▸ **Exercise description**: State how many lines of the records contain the string "Women", and give no other information.

(Collection entries)
________________

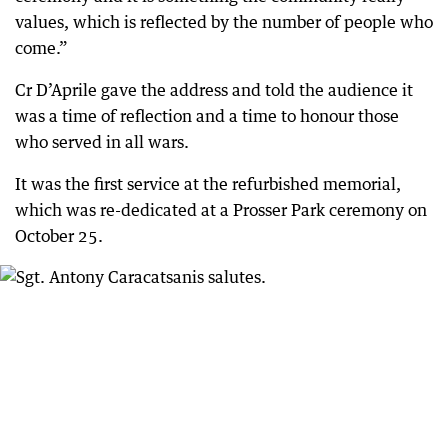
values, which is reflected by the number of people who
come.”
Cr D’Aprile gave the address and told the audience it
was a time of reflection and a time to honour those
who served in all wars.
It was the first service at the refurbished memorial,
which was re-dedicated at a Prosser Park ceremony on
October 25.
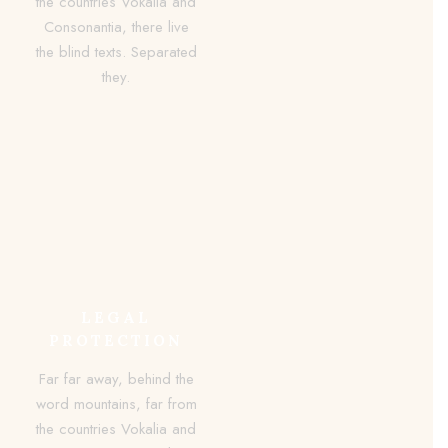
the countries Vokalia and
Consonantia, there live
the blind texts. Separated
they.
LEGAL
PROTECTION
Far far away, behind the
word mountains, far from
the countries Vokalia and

________________

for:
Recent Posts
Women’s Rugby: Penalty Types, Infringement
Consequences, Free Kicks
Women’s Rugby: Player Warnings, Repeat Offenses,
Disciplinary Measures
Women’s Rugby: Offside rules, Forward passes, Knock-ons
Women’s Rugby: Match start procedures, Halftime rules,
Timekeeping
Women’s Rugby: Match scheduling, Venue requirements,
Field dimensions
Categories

________________

▸ **Answer box**: 5